What next — a slacker-pop revival? Oh yes, that’s happening too (see artists such as Soccer Mommy and Snail Mail). And Croke Park will be a veritable ’90s-fest this summer, with Spice Girls and Westlife taking to the north Dublin mega-bowl.

“I just wanna go back, back to 1999/Take a ride to my old neighbourhood/ I just wanna go back, sing: ‘hit me, baby, one more time’,” coos Charli XCX on her latest single, ‘1999’. On the cover, she and her collaborator, Troye Sivan, dress like Keanu Reeves in the Matrix while in the video they are done up as Kate Winslet and Leonardo DiCaprio in Titanic. It’s a battering ram of nostalgia — a smorgasbord of reminiscing — and astonishing considering Charlie XCX was six years old when Titanic came out.

She isn’t the only pop star looking back at the decade of grunge, White House scandals, and the triumph of Adidas gazelle runners. “It genuinely feels like the ’90s were a good time to be alive,” said Busted’s Charlie Simpson, explaining the inspiration for the band’s single ‘Nineties’ recently.

[It was] before 9/11, before the Iraq war, before the financial crisis. In the UK, the Spice Girls and Oasis were hanging out with the prime minister and Britpop was huge. Before social media, before YouTube and Netflix, everyone used to watch the same TV shows at the same time and talk about it in school the next day.

Fashion, too, is getting its ’90s on. The Busted video was shot by esteemed catwalk photographer Rankin. “I started my career properly in the ’90s with [the magazine] Dazed and Confused.
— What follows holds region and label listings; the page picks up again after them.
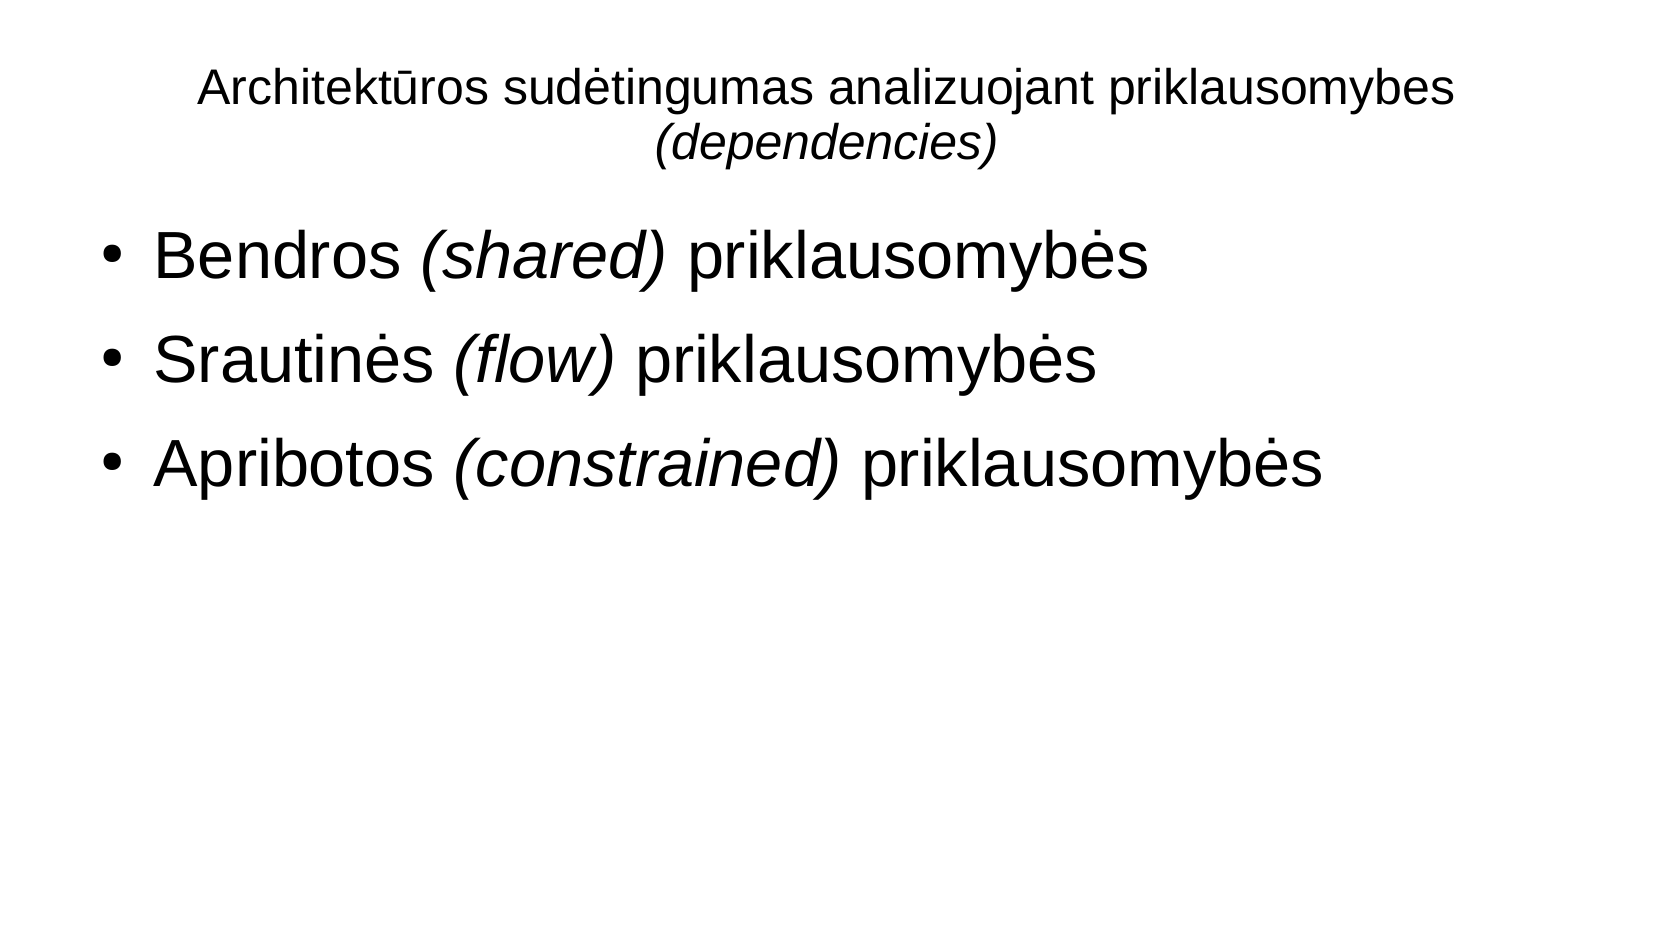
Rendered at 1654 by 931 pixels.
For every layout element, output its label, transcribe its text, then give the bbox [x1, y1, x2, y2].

list Bendros (shared) priklausomybės Srautinės (flow) priklausomybės Apribotos (constrained) priklausomybės [82, 217, 1571, 758]
title Architektūros sudėtingumas analizuojant priklausomybes (dependencies) [82, 37, 1571, 193]
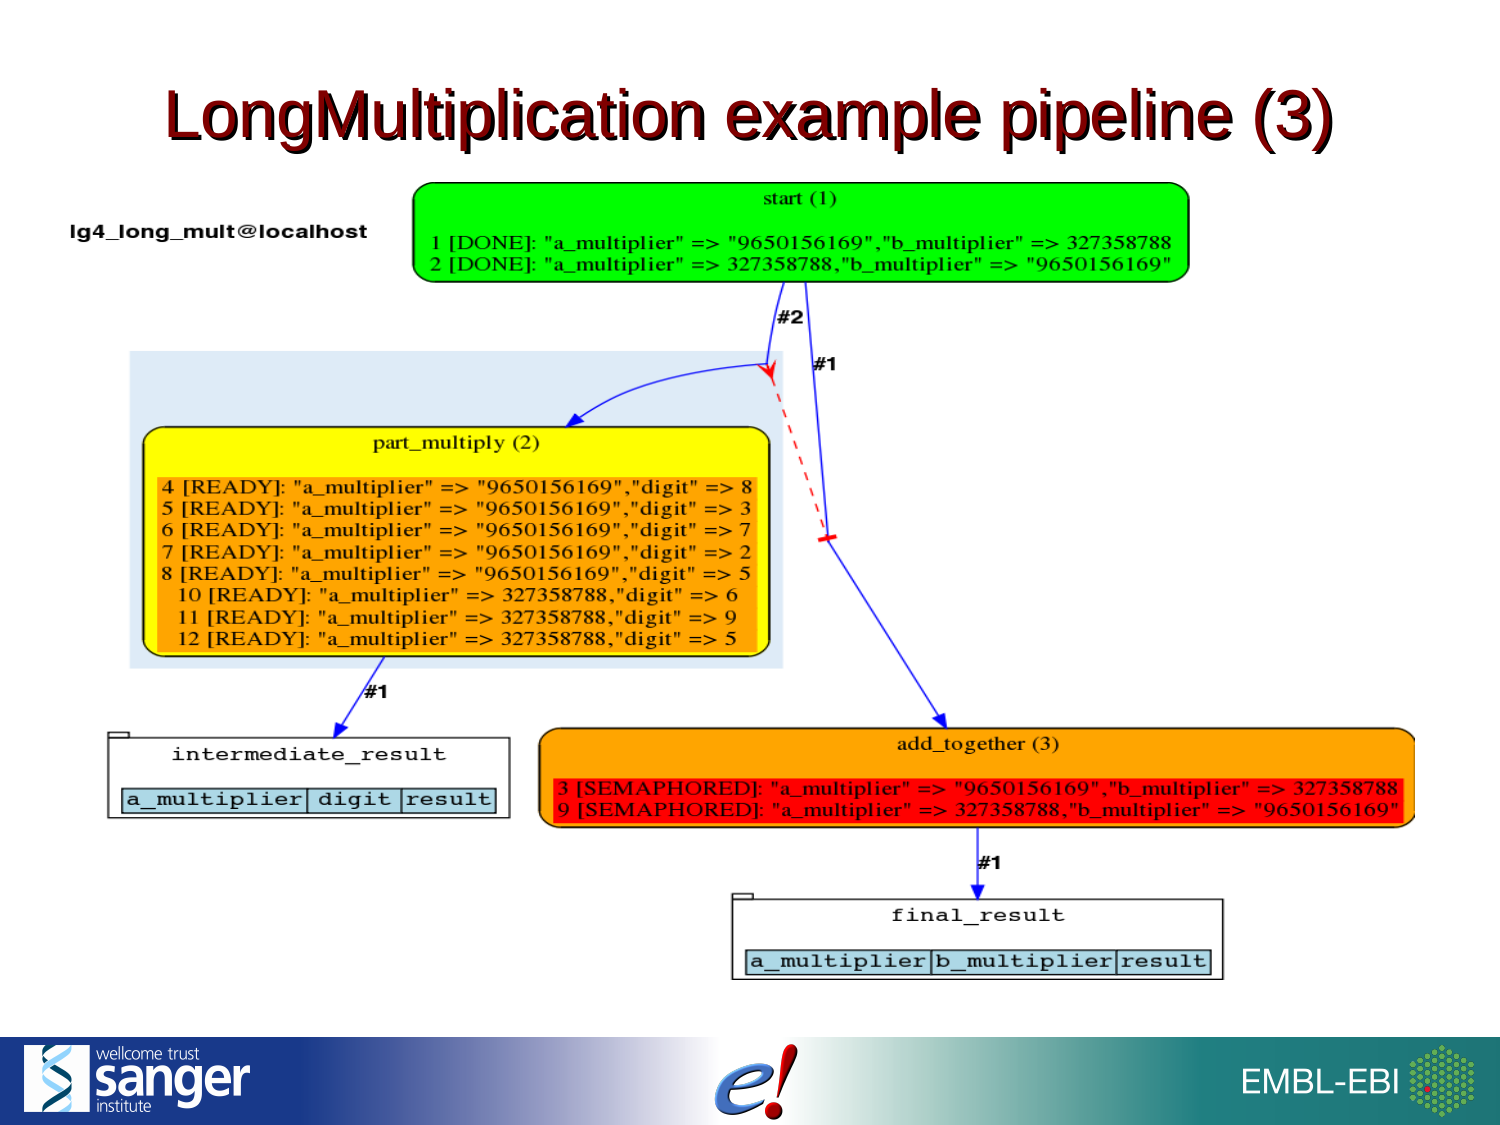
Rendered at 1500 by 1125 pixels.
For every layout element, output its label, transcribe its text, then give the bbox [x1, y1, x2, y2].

picture [0, 1037, 1500, 1125]
text_box LongMultiplication example pipeline (3) [133, 75, 1366, 152]
picture [57, 182, 1415, 981]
It feels so recent to me but it’s definitely enough time to feel nostalgic about something. The music, the fashion, the films and the TV of the ’90s were great and deserve a comeback. The world is getting more and more corporate, and as the ’90s video hopefully proves, sometimes it’s nice to remember a less serious time.”
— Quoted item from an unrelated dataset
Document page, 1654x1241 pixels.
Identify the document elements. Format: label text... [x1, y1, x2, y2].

That isn’t just hyperbole. From claw clips to bandanas and very tiny backpacks, ’90s trends are roaring back. “The ’90s were a revolutionary decade for fashion,” writes Cosmopolitan. “And whether you loved or hated denim overalls, Adidas slides, or spaghetti-strap crop tops, many trends are making a comeback and are here to stay.”

But if the ’90s boom is undeniable, what’s less clear is why the decade should suddenly return to prominence. One theory is that there is nothing at all remarkable about this and that its turn has simply come around.
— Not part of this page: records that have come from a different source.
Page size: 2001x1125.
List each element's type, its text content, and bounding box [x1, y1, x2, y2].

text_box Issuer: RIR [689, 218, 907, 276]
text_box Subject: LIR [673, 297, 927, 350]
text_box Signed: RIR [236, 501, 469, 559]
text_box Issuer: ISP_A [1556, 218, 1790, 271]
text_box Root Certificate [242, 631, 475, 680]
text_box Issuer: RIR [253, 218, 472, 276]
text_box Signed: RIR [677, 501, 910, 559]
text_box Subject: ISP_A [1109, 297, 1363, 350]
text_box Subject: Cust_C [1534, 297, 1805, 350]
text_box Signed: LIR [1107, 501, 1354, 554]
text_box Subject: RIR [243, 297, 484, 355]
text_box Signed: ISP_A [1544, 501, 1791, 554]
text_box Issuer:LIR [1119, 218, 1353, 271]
Twenty five years ago, The Beastie Boys were riffing of 70s cop shows in their videos and audiences were flocking to remakes of The Fugitive and The Saint. In other words, every quarter century or so the culture develops a crush on that period slightly beyond the lived experience of people in their 20s. As the ’70s were to the ’90s, so the ’90s are to the present.

Another school of thought is that the ’90s were the last time period that felt like a proper decade. Nearly ten years on, we’re still not quite sure how to refer to the period from 2000 to 2009. The “noughties” sounds a bit ooh-er. “Aughts” is a coinage you only ever hear on US public radio podcasts. And a decade without an agreed name really isn’t a decade at all. Ditto the years were are currently living through, which are rarely referred to as the teens.

Drill deeper and it’s obvious that other factors are at play too, however. The ’90s were unique insofar as they bridged a singular before-and-after time-clap in modern history. On January 1990, mobile phones were more or less unheard of. The internet? A literal pipe dream. By the time December 31, 1999 rolled around, the first dot-com bubble was on its way to popping and indestructible Nokias and Ericssons were ubiquitous. The ’90s was both the time in which we said our farewells to the pre-intent age and when technology soaked into the marrow of everyday existence.

“I call it the lost generation, because from 2000 to 2017, nothing really defines that whole generation in pop culture,” commented no less a figure than philosophies-rapper Vanilla Ice. “Like, how would you look back at 2000 to 2017 and remember anything? How would you see somebody wearing some gear and say, ‘Hey, that’s gotta be from 2014?’ There’s no music there, there’s no pop culture, there’s no fashion that defines the generation.

“I look at the ’90s like it’s the last truly great decade.”